FinCanna Capital Corp. Announces Share Consolidation
VANCOUVER, British Columbia, Nov 19, 2021 -- FinCanna Capital Corp. (“FinCanna”) (“the Company”)(CSE: CALI) (OTCQB: FNNZF) an investment company focused on the U.S. licensed cannabis industry, announces that further to its news release of Nov. 17, 2021, its Board of Directors has approved a consolidation of the Company’s issued share capital on the basis of ten (10) common shares for one (1) new share of the Company (the “Consolidation”). The Company currently has 121,146,013 common shares outstanding and will have approximately 12,114,601 common shares outstanding after completion of the Consolidation. The number of outstanding stock options and warrants of the Company will similarly be adjusted by the Consolidation ratio, and the exercise prices of the stock options, warrants and convertible debentures will be adjusted accordingly.
No fractional shares will be issued. Any fractional interest in common shares that is less than 0.5 of a common shares resulting from the Consolidation will be rounded down to the nearest whole common shares and any fractional interest in common shares that is 0.5 or greater of a common shares will be rounded up to the nearest whole common shares.
The Consolidation is subject to receipt of acceptance from the Canadian Securities Exchange.
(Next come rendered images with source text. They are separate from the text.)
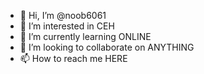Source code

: - 👋 Hi, I’m @noob6061
- 👀 I’m interested in CEH
- 🌱 I’m currently learning ONLINE
- 💞️ I’m looking to collaborate on ANYTHING
- 📫 How to reach me HERE

<!---
noob6061/noob6061 is a ✨ special ✨ repository because its `README.md` (this file) appears on your GitHub profile.
You can click the Preview link to take a look at your changes.
--->
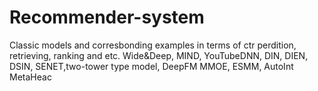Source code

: # Recommender-system
Classic models and corresbonding examples in terms of ctr perdition, retrieving, ranking and etc.
Wide&Deep, MIND, YouTubeDNN, DIN, DIEN, DSIN, SENET,two-tower type model, DeepFM
MMOE, ESMM, AutoInt
MetaHeac

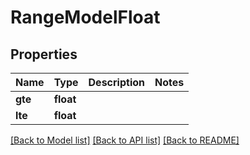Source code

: # RangeModelFloat


## Properties
Name | Type | Description | Notes
------------ | ------------- | ------------- | -------------
**gte** | **float** |  | 
**lte** | **float** |  | 

[[Back to Model list]](../README.md#documentation-for-models) [[Back to API list]](../README.md#documentation-for-api-endpoints) [[Back to README]](../README.md)


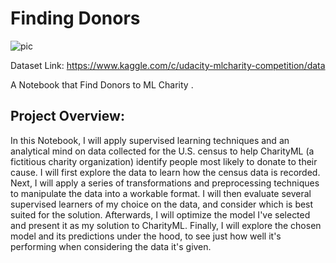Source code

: # Finding Donors


![pic](https://cdn.thelifeyoucansave.org/uploads/2019/11/Screen-Shot-2015-07-13-at-1.53.34-PM.png)


Dataset Link: https://www.kaggle.com/c/udacity-mlcharity-competition/data

A Notebook that Find Donors to ML Charity .


## Project Overview:

In this Notebook, I will apply supervised learning techniques and an analytical mind on data collected for the U.S. census to help CharityML (a fictitious charity organization) identify people most likely to donate to their cause. I will first explore the data to learn how the census data is recorded. Next, I will apply a series of transformations and preprocessing techniques to manipulate the data into a workable format. I will then evaluate several supervised learners of my choice on the data, and consider which is best suited for the solution. Afterwards, I will optimize the model I've selected and present it as my solution to CharityML. Finally, I will explore the chosen model and its predictions under the hood, to see just how well it's performing when considering the data it's given.

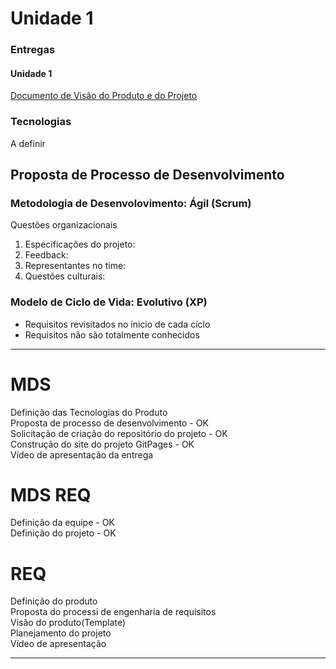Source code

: 
# Unidade 1


### Entregas

#### Unidade 1
 [Documento de Visão do Produto e do Projeto](https://mdsreq-fga-unb.github.io/2022.1-Meio-a-Meio/ProductVision)
### Tecnologias 
A definir

## Proposta de Processo de Desenvolvimento
### Metodologia de Desenvolovimento: Ágil (Scrum)<br>
Questões organizacionais

1) Especificações do projeto: <br>
2) Feedback:<br>
3) Representantes no time:<br>
4) Questões culturais:<br>

### Modelo de Ciclo de Vida: Evolutivo (XP)
- Requisitos revisitados no inicio de cada cíclo
- Requisitos não são totalmente conhecidos


-------------------
# MDS
Definição das Tecnologias do Produto<br>
Proposta de processo de desenvolvimento - OK<br>
Solicitação de criação do repositório do projeto - OK<br>
Construção do site do projeto GitPages - OK<br>
Vídeo de apresentação da entrega


# MDS REQ
Definição da equipe - OK<br>
Definição do projeto - OK

# REQ
Definição do produto<br>
Proposta do processi de engenharia de requisitos<br>
Visão do produto(Template)<br>
Planejamento do projeto<br>
Vídeo de apresentação<br>

-----------------------
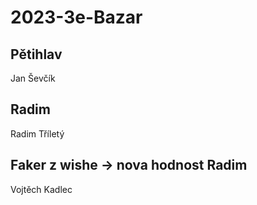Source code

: # 2023-3e-Bazar

## Pětihlav

Jan Ševčík

## Radim

Radim Tříletý

## Faker z wishe -> nova hodnost Radim

Vojtěch Kadlec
If the Consolidation is approved by the Canadian Securities Exchange, the Company will disseminate a further news release which will set out the effective date for the Consolidation and the resumption of trading of the Company’s common shares on a post-consolidated basis.
Upon completion of the Consolidation, Registered shareholders holding share certificates will be mailed a letter of transmittal advising of the Consolidation and instructing them to surrender their share certificates representing pre-consolidation common shares for replacement certificates or a direct registration advice representing their post-consolidation common shares. Until surrendered for exchange, following the effective date of the Consolidation, each share certificate formerly representing pre-consolidation common shares will be deemed to represent the number of whole post-consolidation common shares to which the holder is entitled as a result of the Consolidation.
Holders of common shares who hold uncertificated shares (that is common shares held in book-entry form and not represented by a physical share certificate), either as registered holders or beneficial owners, will have their existing book-entry account(s) electronically adjusted by FinCanna’s transfer agent or, for beneficial shareholders, by their brokerage firms, banks, trusts or other nominees that hold in street name for their benefit. Such holders do not need to take any additional actions to exchange their pre-consolidation common shares for post consolidation common shares. If you hold your common shares with such a bank, broker or other nominee, and if you have questions in this regard, you are encouraged to contact your nominee.
About FinCanna Capital Corp.
FinCanna is an investment company that provides growth capital to rapidly emerging private companies operating in the licensed U.S cannabis industry. FinCanna is focused on delivering high impact returns to its shareholders by way of a strategically diversified investment portfolio.
FinCanna Capital Corp.
Andriyko Herchak, CEO & Director
Information set forth in this news release contains forward-looking statements or forward-looking information (collectively, “forward-looking statements”) under applicable securities laws. Forward-looking statements herein include, without limitation, statements about anticipated the planned Consolidation; and future plans and strategies of the Company. By their nature, forward-looking statements involve known and unknown risks, uncertainties and other factors, which may cause the actual results, performance or achievements, or other future events, to be materially different from any future results, performance or achievements expressed or implied by such forward-looking statements. Such factors include, among others, risks that the Company may not be able to complete the Consolidation; and the risks identified in the CSE listing statement available at www.SEDAR.com and other reports and filings with the applicable Canadian securities regulators. Forward-looking statements are made based on management's beliefs, estimates and opinions on the date that statements are made, and the respective companies undertake no obligation to update forward-looking statements if these beliefs, estimates and opinions or other circumstances should change, except as required by applicable securities laws. Investors are cautioned against attributing undue certainty to forward-looking statements.